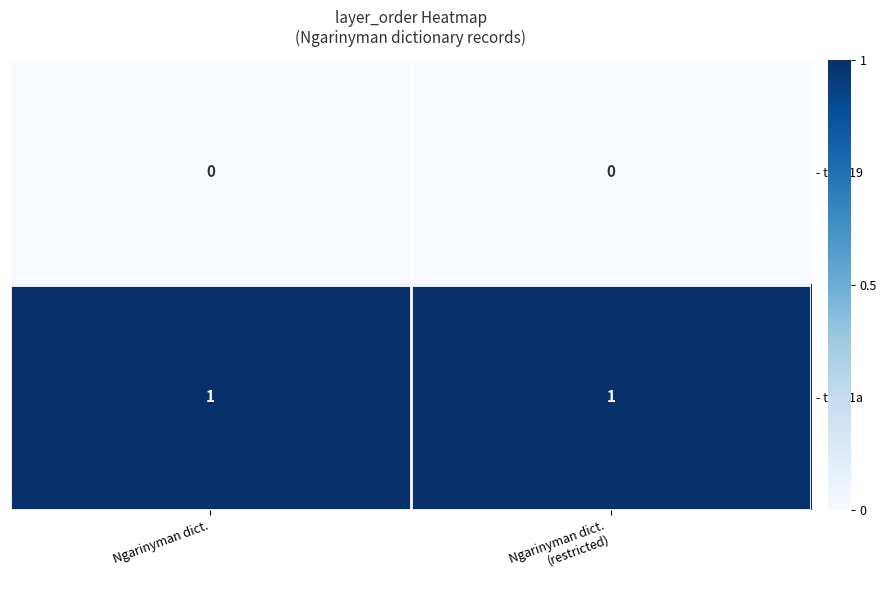

List the series in order of their overall mean, lowest first.

- tc1d19, - tc1d1a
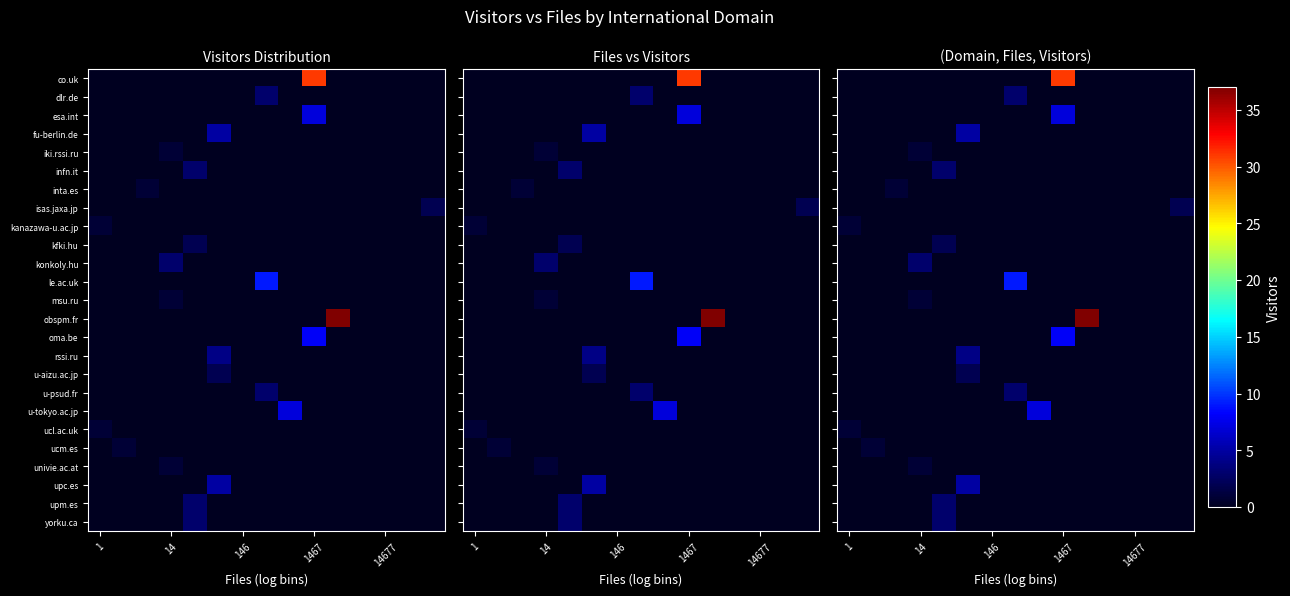

At how many categories does at least one series exceed 36?

1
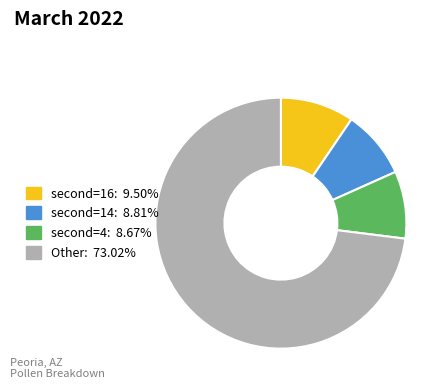

Does any single category account for the majority?

Yes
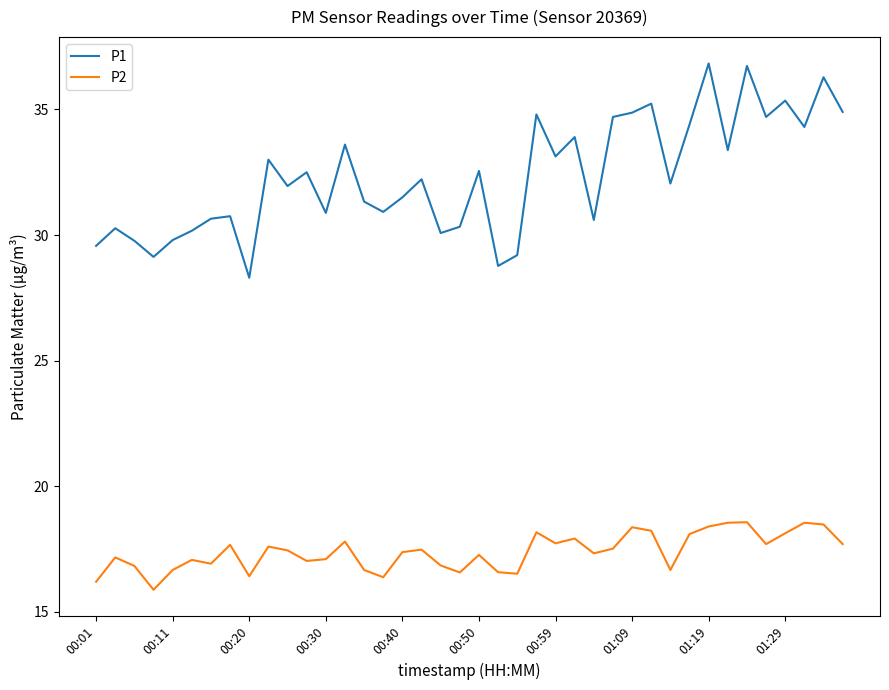

Which series has the largest range (max minus min)?

P1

* * * * *

What to do = Write out all of the data above word for word, leaving out the pictures.

Solution to the exercise =
List the series in order of their overall mean, lowest first.

- tc1d19, - tc1d1a

At how many categories does at least one series exceed 36?

1

Does any single category account for the majority?

Yes

Which series has the largest range (max minus min)?

P1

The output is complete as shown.